I guess it's hard to make bonds with others if you were never taught that as a child. The first bonds you are supposed to make are with your family, but if that doesn't happen...yeah i can see how it could possibly affect someone to the point where they couldn't easily form relationships with others.

That being said, i really need to use the restroom and brush my teeth. I've finallyw ritten all I need to for my project for Islam in America. :)
 
SophiaGrace said:
Fathers. You can't replace them, even if they are shitty, they are still your dad and there will always be a little bit of sadness in your heart because you wish they were someone they weren't.
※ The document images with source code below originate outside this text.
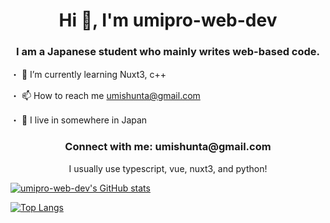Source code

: 
<h1 align="center">Hi 👋, I'm umipro-web-dev</h1>
<h3 align="center">I am a Japanese student who mainly writes web-based code.</h3>
<div style="margin: 0 auto;">
  <div>
・ 🌱 I’m currently learning Nuxt3, c++

・ 📫 How to reach me umishunta@gmail.com

・ 📝 I live in somewhere in Japan
  </div>
</div>
<h3 align="center">Connect with me: umishunta@gmail.com</h3>
<p align="center">
  I usually use typescript, vue, nuxt3, and python!
</p>

[![umipro-web-dev's GitHub stats](https://github-readme-stats.vercel.app/api?username=umipro-web-dev&show_icons=true&theme=transparent)](https://github.com/anuraghazra/github-readme-stats)

[![Top Langs](https://github-readme-stats.vercel.app/api/top-langs/?username=umipro-web-dev&theme=transparent)](https://github.com/anuraghazra/github-readme-stats)
  


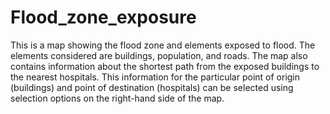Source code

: # Flood_zone_exposure

This is a map showing the flood zone and elements exposed to flood. The elements considered are buildings, population, and roads. The map also contains information about the shortest path from the exposed buildings to the nearest hospitals. This information for the particular point of origin (buildings) and point of destination (hospitals) can be selected using selection options on the right-hand side of the map.

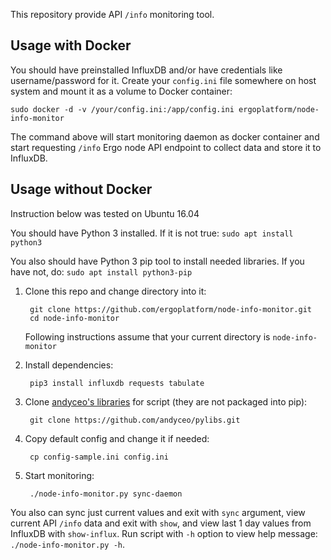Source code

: This repository provide API `/info` monitoring tool.

## Usage with Docker

You should have preinstalled InfluxDB and/or have credentials like username/password for it. Create your `config.ini` file somewhere on host system and mount it as a volume to Docker container:

    sudo docker -d -v /your/config.ini:/app/config.ini ergoplatform/node-info-monitor

The command above will start monitoring daemon as docker container and start requesting `/info` Ergo node API endpoint to collect data and store it to InfluxDB.


## Usage without Docker

Instruction below was tested on Ubuntu 16.04

You should have Python 3 installed. If it is not true: `sudo apt install python3`

You also should have Python 3 pip tool to install needed libraries. If you have not, do: `sudo apt install python3-pip`

1. Clone this repo and change directory into it:

        git clone https://github.com/ergoplatform/node-info-monitor.git
        cd node-info-monitor

    Following instructions assume that your current directory is `node-info-monitor`

2. Install dependencies:

        pip3 install influxdb requests tabulate

3. Clone [andyceo's libraries](https://github.com/andyceo/pylibs) for script (they are not packaged into pip):

        git clone https://github.com/andyceo/pylibs.git

4. Copy default config and change it if needed:

        cp config-sample.ini config.ini

5. Start monitoring:

        ./node-info-monitor.py sync-daemon

You also can sync just current values and exit with `sync` argument, view current API `/info` data and exit with `show`, and view last 1 day values from InfluxDB with `show-influx`. Run script with `-h` option to view help message: `./node-info-monitor.py -h`.
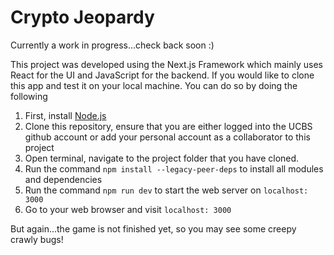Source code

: # Crypto Jeopardy

Currently a work in progress...check back soon :)

This project was developed using the Next.js Framework which mainly uses React for the UI and JavaScript for the backend. If you would like to clone this app and test it on your local machine. You can do so by doing the following

1. First, install <a href="https://nodejs.org/en/" target="_blank">Node.js</a>
2. Clone this repository, ensure that you are either logged into the UCBS github account or add your personal account as a collaborator to this project
3. Open terminal, navigate to the project folder that you have cloned.
4. Run the command `npm install --legacy-peer-deps` to install all modules and dependencies
5. Run the command `npm run dev` to start the web server on `localhost: 3000`
6. Go to your web browser and visit `localhost: 3000`


But again...the game is not finished yet, so you may see some creepy crawly bugs!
Anybody can be a father, but only special people can be your Dad. I think her father is just a sperm donor, and Doug is her Dad.
~~
I'm always worried about something like this happening to my daughter later. I really hope she never bothers to get in touch with her father. He isn't worth it. I'm always afraid that he's going to try and get in touch with her at some point- especially if (God forbid) I died. She will be inheriting a lot from my mother, and I fear he would try to gain control of her estate.
 
You are right Nerdygirl, Doug has been more of a dad to me than my own father, or any of my stepfathers. The same is true of mothers, and mine could only be called that because she just happened to be present during gestation. She was never a mom to me, or any of us.

Sophie makes a very good point, that after growing up in family like mine was it's very hard to make bonds with others. You end up with serious trust issues and stunted social skills. I suspect that's common among those posting here. Sadly there's no easy remedy for it.